People were intrigued that I could build a website and I had some conversations about building sites for people.
I soon realized that "javascript" was more like programming than the graphic design element of building a website. This seemed like something that could be valuable career-wise so I started looking at some basic coding sites like w3schools, codecademy etc...
This led me to FreeCodeCamp.org, which had a very elaborate syllabus for full stack design. This was my first understanding of a "roadmap". I began doing as many of their projects and assignments as I could, occasionally supplementing my knowledge with deep dive videos on Udemy.
Around this time, I found out the marathon running training group the Leggers was looking to redesign their site. I met with them and they hired me to redesign their site. I soon found what they wanted was a Wordpress shell for future content. I wasn't as familiar with PHP or dynamic content loading but I still dove in. This taught me tremendously about back-end development that loads content dynamically from a SQL database.
Near the end of this project, I got a job at my current company doing customer support. This leveraged the customer service aspect of my previous jobs while also exposing me to various aspects of software development.
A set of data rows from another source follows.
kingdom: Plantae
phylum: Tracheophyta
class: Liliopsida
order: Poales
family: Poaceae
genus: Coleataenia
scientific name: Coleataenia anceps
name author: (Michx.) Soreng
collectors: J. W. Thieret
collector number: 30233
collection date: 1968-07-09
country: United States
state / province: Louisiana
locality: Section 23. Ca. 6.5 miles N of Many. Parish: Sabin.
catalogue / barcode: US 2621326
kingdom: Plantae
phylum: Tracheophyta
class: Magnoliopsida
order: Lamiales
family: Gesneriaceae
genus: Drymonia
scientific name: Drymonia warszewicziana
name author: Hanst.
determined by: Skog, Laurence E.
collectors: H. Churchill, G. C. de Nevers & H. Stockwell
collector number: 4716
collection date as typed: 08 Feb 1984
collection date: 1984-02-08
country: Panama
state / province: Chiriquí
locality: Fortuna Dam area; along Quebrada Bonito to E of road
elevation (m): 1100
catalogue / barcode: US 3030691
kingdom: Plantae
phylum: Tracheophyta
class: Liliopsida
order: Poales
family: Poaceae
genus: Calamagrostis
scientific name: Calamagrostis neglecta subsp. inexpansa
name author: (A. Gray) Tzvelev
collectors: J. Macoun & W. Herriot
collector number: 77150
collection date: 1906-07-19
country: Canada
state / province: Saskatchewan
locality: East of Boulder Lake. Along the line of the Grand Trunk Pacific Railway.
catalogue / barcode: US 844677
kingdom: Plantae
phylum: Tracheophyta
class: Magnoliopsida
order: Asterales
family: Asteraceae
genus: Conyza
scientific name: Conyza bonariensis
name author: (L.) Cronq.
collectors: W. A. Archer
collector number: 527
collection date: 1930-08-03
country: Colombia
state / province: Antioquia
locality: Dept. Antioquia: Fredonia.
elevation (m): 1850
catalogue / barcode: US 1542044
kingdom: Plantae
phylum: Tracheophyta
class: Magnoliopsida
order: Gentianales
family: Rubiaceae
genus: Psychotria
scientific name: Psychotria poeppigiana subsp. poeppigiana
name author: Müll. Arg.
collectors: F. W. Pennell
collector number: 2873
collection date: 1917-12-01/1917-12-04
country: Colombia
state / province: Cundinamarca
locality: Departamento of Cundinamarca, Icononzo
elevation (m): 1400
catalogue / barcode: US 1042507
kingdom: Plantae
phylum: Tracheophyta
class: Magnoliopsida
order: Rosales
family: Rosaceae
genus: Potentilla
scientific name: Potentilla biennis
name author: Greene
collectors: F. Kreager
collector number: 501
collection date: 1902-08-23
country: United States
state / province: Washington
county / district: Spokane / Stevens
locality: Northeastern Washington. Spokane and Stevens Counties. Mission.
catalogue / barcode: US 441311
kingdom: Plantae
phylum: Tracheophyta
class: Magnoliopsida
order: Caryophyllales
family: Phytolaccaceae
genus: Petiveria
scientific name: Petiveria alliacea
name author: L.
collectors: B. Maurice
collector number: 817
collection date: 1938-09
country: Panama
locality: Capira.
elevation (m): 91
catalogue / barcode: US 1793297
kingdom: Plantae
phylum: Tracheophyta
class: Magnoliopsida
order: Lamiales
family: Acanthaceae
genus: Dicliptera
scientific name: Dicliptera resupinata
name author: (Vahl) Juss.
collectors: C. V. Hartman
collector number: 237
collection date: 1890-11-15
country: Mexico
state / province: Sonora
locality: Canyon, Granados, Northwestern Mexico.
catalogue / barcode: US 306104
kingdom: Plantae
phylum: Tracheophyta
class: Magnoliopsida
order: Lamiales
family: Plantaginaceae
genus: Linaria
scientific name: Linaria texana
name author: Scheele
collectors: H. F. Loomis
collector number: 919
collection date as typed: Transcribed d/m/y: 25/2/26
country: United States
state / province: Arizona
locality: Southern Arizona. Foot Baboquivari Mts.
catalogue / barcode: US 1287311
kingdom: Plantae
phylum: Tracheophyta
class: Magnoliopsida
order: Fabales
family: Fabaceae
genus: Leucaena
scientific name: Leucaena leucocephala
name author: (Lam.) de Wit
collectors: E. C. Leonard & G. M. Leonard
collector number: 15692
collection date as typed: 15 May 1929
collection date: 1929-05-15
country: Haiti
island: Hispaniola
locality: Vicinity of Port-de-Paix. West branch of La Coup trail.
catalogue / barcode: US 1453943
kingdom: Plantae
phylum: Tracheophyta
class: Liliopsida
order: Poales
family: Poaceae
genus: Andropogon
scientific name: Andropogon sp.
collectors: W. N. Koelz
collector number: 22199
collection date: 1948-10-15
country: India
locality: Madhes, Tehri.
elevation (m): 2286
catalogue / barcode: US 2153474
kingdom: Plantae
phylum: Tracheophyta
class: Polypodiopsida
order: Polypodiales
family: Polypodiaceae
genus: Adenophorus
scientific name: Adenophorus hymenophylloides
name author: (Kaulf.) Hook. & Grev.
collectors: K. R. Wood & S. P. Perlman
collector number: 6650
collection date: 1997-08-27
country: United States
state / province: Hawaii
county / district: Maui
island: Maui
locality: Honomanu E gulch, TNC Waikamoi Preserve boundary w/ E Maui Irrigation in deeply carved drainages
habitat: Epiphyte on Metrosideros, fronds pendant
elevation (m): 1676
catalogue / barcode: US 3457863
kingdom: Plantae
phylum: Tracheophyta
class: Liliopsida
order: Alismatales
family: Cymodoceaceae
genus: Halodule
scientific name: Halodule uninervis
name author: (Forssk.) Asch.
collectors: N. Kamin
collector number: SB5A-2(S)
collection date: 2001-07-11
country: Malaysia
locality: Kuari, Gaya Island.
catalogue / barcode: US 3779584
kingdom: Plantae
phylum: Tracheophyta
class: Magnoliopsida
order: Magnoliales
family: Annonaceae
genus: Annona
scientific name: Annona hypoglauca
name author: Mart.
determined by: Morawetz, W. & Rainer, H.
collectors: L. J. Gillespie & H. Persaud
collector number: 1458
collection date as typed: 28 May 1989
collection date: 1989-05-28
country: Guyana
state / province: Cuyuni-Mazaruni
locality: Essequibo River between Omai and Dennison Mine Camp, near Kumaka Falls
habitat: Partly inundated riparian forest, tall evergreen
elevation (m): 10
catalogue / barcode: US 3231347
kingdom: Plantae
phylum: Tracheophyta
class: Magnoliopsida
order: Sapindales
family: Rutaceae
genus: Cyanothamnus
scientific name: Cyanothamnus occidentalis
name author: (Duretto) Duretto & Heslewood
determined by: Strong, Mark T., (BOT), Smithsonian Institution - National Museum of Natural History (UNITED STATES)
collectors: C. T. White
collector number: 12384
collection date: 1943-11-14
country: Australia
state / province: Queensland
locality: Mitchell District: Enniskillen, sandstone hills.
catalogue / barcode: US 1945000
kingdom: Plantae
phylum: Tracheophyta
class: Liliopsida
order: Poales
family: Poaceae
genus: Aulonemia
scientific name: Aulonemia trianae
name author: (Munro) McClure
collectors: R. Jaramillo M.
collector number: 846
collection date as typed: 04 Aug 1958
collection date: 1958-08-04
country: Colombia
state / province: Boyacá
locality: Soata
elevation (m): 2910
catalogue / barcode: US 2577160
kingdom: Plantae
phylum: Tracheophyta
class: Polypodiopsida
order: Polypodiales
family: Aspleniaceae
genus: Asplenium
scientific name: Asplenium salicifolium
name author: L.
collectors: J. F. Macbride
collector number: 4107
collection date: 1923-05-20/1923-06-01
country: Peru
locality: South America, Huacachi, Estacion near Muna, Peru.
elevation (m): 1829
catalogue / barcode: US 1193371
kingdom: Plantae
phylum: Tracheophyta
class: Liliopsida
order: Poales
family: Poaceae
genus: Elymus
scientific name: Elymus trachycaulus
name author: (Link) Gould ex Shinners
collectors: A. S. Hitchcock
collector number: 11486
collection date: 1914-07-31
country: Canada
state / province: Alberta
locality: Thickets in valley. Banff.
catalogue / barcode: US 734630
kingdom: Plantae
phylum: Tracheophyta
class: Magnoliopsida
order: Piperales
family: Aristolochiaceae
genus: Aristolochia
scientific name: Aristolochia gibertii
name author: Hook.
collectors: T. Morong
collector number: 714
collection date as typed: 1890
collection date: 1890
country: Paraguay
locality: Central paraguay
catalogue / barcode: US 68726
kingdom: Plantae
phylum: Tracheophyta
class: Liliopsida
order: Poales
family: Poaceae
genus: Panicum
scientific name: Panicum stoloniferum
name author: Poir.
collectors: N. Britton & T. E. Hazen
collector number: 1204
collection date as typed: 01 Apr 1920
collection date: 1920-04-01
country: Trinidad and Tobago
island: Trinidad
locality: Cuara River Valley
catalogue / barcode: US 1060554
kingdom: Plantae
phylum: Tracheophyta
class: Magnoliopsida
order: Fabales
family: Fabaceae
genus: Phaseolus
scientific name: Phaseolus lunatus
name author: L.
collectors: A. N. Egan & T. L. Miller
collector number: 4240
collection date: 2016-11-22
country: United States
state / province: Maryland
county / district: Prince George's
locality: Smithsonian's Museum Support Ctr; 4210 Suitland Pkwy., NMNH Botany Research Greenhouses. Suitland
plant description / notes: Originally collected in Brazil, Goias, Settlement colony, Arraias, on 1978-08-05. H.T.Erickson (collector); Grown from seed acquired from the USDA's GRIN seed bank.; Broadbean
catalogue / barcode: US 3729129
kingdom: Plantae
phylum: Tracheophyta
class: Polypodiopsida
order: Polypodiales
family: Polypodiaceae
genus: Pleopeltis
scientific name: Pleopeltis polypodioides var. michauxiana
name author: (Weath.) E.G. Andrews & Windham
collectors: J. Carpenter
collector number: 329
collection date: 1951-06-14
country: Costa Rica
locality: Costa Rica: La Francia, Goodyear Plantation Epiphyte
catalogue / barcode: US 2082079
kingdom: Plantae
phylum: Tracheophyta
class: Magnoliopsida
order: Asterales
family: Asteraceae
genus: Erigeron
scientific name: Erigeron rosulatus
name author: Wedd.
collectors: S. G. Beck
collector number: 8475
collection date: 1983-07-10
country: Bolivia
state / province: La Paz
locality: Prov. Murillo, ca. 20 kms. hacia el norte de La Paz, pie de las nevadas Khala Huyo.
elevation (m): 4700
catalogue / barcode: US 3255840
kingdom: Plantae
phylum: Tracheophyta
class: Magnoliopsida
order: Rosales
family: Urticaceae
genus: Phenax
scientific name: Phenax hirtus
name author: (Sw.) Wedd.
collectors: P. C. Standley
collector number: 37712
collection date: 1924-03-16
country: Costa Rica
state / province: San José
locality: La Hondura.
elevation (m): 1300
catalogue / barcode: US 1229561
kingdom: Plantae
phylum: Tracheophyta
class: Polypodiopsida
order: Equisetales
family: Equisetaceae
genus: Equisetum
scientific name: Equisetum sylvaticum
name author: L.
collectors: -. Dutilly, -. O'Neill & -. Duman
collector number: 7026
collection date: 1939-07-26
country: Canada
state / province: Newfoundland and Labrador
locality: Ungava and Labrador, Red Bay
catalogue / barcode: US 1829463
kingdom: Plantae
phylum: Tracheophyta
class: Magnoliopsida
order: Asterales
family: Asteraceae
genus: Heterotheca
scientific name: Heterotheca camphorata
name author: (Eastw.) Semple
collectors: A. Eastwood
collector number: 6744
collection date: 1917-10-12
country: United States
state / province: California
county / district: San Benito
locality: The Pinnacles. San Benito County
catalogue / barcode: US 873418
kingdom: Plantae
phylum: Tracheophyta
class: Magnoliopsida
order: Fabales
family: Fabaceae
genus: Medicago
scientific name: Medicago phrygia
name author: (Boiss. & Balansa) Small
This whole time, I kept plugging away at FreeCodeCamp.org and expanding on my javascript skills. I slowly got involved with some light Python work at my job, which I was able to pick up based on my knowledge of Javascript.
In customer support, I began working with the support aspect of our "export" process, which is done via python scripts. Two years into my job, a position opened up on this team. Between my background with Javascript & PHP, increasing Python knowledge, and having worked with the export team, I applied and got the position.
The first thing I noticed is that we had to essentially "reinvent the wheel" for every customer. I took concepts of how Wordpress themes are essentially shells that users customize, as well as concepts learned from FreeCodeCamp about code reuse, and told my boss that I thought the work I do could be automated, or at least tremendously standardized. Since "scalability" was becoming the biggest problem on this team, they were very open to my proposal.
Fast forward 2-3 years, I developed the proficiency at my position to know just how to build a long term solution. Long story short, each customer has unique business logic so we used to write out a unique script for each customer to contain that logic. My proposal was to engineer a UI application that builds the logic then stores it in the DB. That way, when a new customer comes on board or an existing customer needs to change their logic, it simply requires a user to navigate to a portion of the application and tweak some forms, dropdowns etc... It used to require a trained python engineer to modify the script and another team to test changes.
Interesting to note, there have been several times I busted out Photoshop to make a quick mock-up of certain things that were very complex, or difficult to describe with words. This allowed me to draw on my graphic design background in an unexpected way. I would say "it should look like this (img 1), then when you click the dropdown, this panel would appear (img 2)." Knowing HTML also helped me know the available components for UI forms (dropdowns, number inputs, datepickers, modals, accordion panels, etc...). In many ways, this job and project I'm doing now pulls from several different aspects of my background. What I once thought was a limitation (my background with no CS degree or software experience) actually became a strength (creative and visual thinking, graphics background, people oriented jobs). On that last note, I'm starting to pivot more toward "people lead" rather than "technical contributor" as to further leverage my people skills and experience rather than continue to compete with technical folks with way more experience/education.